My friends, it is no longer 1966. People in the gun game can’t do business the way they did 50+ years ago though unfortunately too many of them think they can. The on-going myth of the “inferior” guns at “marts” is part and parcel of the sour-grapes attitude far too many small retailers have. It's an expression of a wish that we’d go back to The Golden Times before the Gun Control Act and the repeal of Fair Trade Laws made life so much harder for them.

Small sellers need to stop lying to themselves. They need to stop griping, and figure out their niche in the market as it is, not as they wish it were. Wal-Mart probably spends more on toilet paper for employee restrooms every year than it would cost for them to buy out any given small seller’s entire operation. There’s no way Mom & Pop can compete with them on standard, current-production models. Mom & Pop have to compete by offering the customer something more, be it in service, selection, or added value. If Mom & Pop insist on selling a Marlin 336 for $40-50 more than Wal-Mart does, claiming that the one they have is “better” than Wal-Mart’s, Mom & Pop are going to go out of business. It isn’t the big retailers’ fault, it’s a problem with Mom & Pop’s business model.

The “marts” are not the enemy of the gun culture. The huge losses in the numbers of small dealers have occurred mainly because of the efforts of the government to shut the entire business down. Years ago Sears decided they were no longer going to sell handguns (this was after the Kennedy assassination, which made no sense whatever: Lee Harvey Oswald used a rifle). But I digress...

Sears Roebuck was a major stockholder in Hi-Standard, who made high-quality affordable pistols and revolvers. Sears also bought most of Hi-Standard's production. When Sears stopped selling handguns, H-S was torpedoed and dead in the water, so to speak. The company limped along on shotgun and small caliber rifle sales for a while but when the Gun Control Act of 1968 went into effect, that was the end. Hi-Standard folded and their very fine guns were gone except in the used-gun market.

The GCA68 also killed off a lot of other small makers and their products, which of course was one of its intentions. Before 1968 serial numbers weren't required on shotguns or small-bore rifles. When serialization was mandated production costs significantly increased due to the need to stamp every gun, to maintain records, and to account for every single gun produced. Tens of millions of .22-caliber rifles and utility-grade shotguns became too expensive to manufacture and their production was snuffed out.
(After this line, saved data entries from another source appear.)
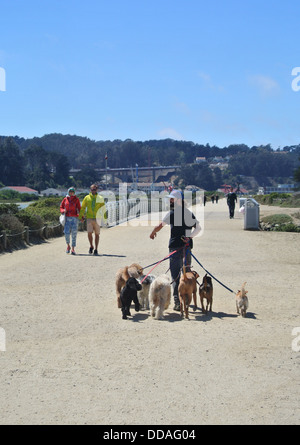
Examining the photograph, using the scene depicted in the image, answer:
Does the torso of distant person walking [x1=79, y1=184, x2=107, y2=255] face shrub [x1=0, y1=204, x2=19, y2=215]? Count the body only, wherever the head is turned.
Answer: no

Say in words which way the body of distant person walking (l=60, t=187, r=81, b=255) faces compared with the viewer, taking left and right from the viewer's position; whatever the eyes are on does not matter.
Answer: facing the viewer

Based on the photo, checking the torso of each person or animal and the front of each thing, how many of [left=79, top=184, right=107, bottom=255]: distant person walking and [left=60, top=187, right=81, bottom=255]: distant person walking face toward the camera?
2

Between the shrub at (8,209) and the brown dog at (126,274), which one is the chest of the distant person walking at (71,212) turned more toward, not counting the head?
the brown dog

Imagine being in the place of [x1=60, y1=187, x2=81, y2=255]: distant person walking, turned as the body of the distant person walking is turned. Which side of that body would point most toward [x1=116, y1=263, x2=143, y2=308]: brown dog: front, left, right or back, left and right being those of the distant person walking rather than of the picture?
front

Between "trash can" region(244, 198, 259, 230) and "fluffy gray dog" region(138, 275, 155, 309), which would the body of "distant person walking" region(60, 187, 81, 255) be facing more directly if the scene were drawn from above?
the fluffy gray dog

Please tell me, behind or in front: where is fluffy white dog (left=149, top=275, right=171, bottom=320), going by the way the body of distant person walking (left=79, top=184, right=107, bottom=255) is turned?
in front

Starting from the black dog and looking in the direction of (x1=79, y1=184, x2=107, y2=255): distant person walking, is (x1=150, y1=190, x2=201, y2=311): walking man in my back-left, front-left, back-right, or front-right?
front-right

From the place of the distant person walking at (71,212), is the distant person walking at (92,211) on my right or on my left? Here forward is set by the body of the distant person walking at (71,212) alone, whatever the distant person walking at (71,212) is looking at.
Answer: on my left

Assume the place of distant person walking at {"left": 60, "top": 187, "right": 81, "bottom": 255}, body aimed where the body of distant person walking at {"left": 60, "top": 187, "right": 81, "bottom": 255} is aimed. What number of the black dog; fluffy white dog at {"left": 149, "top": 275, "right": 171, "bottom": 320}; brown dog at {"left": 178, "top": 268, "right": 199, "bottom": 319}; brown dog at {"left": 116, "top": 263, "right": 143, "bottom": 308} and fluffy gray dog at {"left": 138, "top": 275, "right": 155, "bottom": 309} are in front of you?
5

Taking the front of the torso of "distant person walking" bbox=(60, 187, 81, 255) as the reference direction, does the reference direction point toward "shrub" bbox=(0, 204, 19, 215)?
no

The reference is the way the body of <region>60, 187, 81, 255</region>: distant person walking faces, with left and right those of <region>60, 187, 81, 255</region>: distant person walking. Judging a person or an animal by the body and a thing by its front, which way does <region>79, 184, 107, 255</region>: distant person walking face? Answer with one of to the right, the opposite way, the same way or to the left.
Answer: the same way

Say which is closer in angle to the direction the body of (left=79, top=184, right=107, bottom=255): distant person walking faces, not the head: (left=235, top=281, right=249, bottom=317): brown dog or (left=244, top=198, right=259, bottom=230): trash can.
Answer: the brown dog

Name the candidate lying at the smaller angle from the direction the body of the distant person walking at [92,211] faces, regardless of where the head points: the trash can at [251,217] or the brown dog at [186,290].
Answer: the brown dog

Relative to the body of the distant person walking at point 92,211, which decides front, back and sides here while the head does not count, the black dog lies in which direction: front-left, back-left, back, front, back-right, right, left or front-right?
front

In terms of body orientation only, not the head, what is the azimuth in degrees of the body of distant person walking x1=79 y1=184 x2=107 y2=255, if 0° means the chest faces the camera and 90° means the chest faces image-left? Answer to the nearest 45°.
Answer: approximately 0°

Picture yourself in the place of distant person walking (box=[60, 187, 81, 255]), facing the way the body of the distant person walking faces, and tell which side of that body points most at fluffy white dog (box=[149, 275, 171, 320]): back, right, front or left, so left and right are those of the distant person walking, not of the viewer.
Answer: front

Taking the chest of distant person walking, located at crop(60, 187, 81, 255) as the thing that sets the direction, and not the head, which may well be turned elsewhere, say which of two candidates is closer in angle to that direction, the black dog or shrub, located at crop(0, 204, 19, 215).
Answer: the black dog
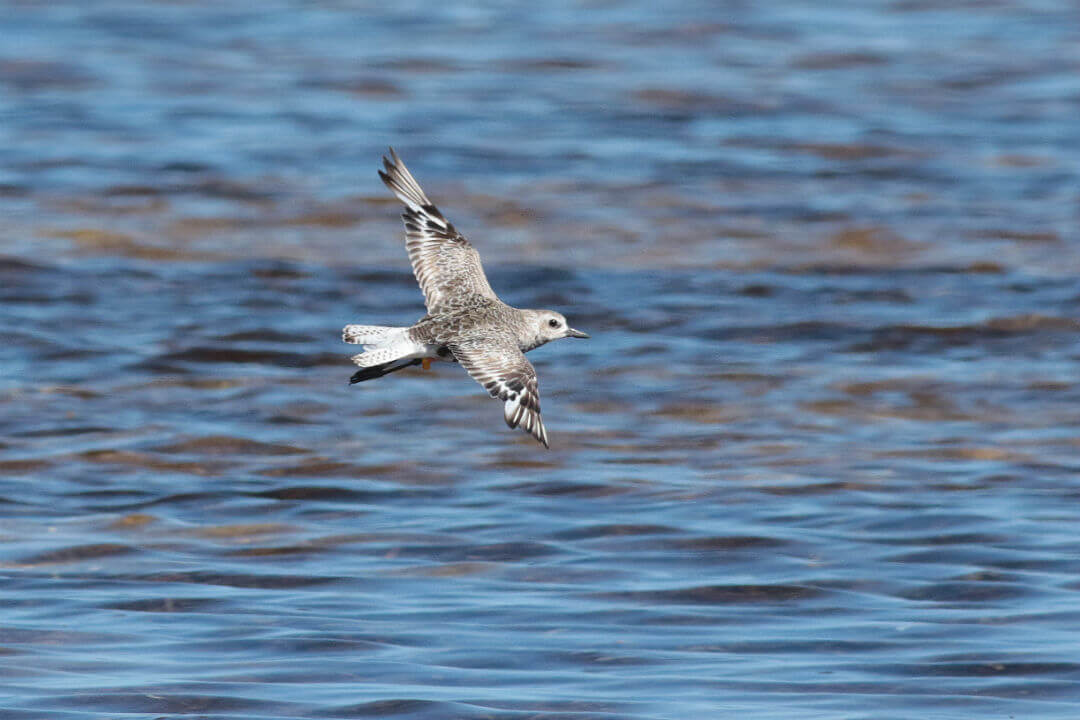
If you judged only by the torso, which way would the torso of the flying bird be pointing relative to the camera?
to the viewer's right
Savage stopped making their wonderful single-shot shotguns—a mainstay behind-the-kitchen-door firearm for many, many American farmers—completely. Score another win for the Bad Guys.

In the Clinton administration, the Jackbooted Thugs of the BATF were ordered to come up with new rules that deliberately were intended to put one-third of licensed FFLs out of business more or less overnight. I knew a few of these guys, and I knew gun collectors and other small fry who were—there is no other word for it—persecuted for their interests. The JBTs and those who give them their orders are responsible, not Wal-Mart or K-Mart.
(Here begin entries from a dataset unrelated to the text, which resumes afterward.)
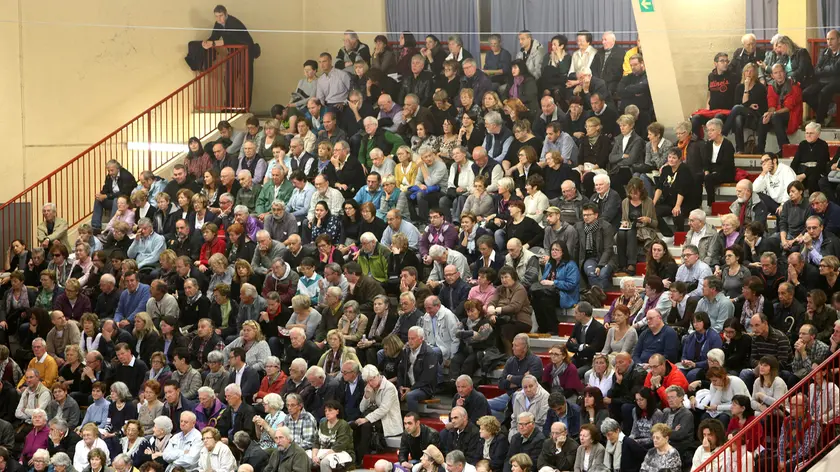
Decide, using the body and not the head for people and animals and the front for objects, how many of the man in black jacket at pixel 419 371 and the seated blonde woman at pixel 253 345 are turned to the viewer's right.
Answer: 0

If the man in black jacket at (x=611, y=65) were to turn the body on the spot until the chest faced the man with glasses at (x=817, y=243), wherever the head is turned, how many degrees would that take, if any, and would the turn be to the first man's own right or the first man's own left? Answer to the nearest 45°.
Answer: approximately 45° to the first man's own left

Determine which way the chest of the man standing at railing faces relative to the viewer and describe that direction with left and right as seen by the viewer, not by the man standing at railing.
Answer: facing the viewer and to the left of the viewer

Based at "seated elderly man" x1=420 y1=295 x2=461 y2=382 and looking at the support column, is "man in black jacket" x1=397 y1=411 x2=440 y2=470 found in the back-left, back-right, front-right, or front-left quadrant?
back-right

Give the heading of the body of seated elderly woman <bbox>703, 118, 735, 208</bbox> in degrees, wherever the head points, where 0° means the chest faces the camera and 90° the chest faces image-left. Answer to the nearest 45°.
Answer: approximately 45°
If anything, the mainstreaming of gun sales through “marts” has been a preservationist element, by continuing to demonstrate that guns are indeed part of normal American life, not the fetish of some nutcase fringe. Small sellers who are smart enough to understand this, those who can make accommodations to the realities of the market, will succeed. You can't find classic used guns at Wal-Mart, but you can at most Mom & Pop stores. Lots of unusual and desirable guns, accessories—holsters, belts, ammo carriers—and other ancillary equipment are sold in small places, stuff with a pretty high profit margin. Try finding a pre-WW2 German-made drilling, a pre-1964 Winchester Model 70, a Webley Mark VI, a Don Hume Leathergoods holster for a Colt 1903, or for that matter, a Hi-Standard revolver, at Wal-Mart! Small shop owners who understand this reality—that they don't have to compete with the “marts" on bread-and-butter gun sales, but can easily serve a niche market the big guys don't care about—will survive. Those who don't—even more so, those who refuse to understand it—won't.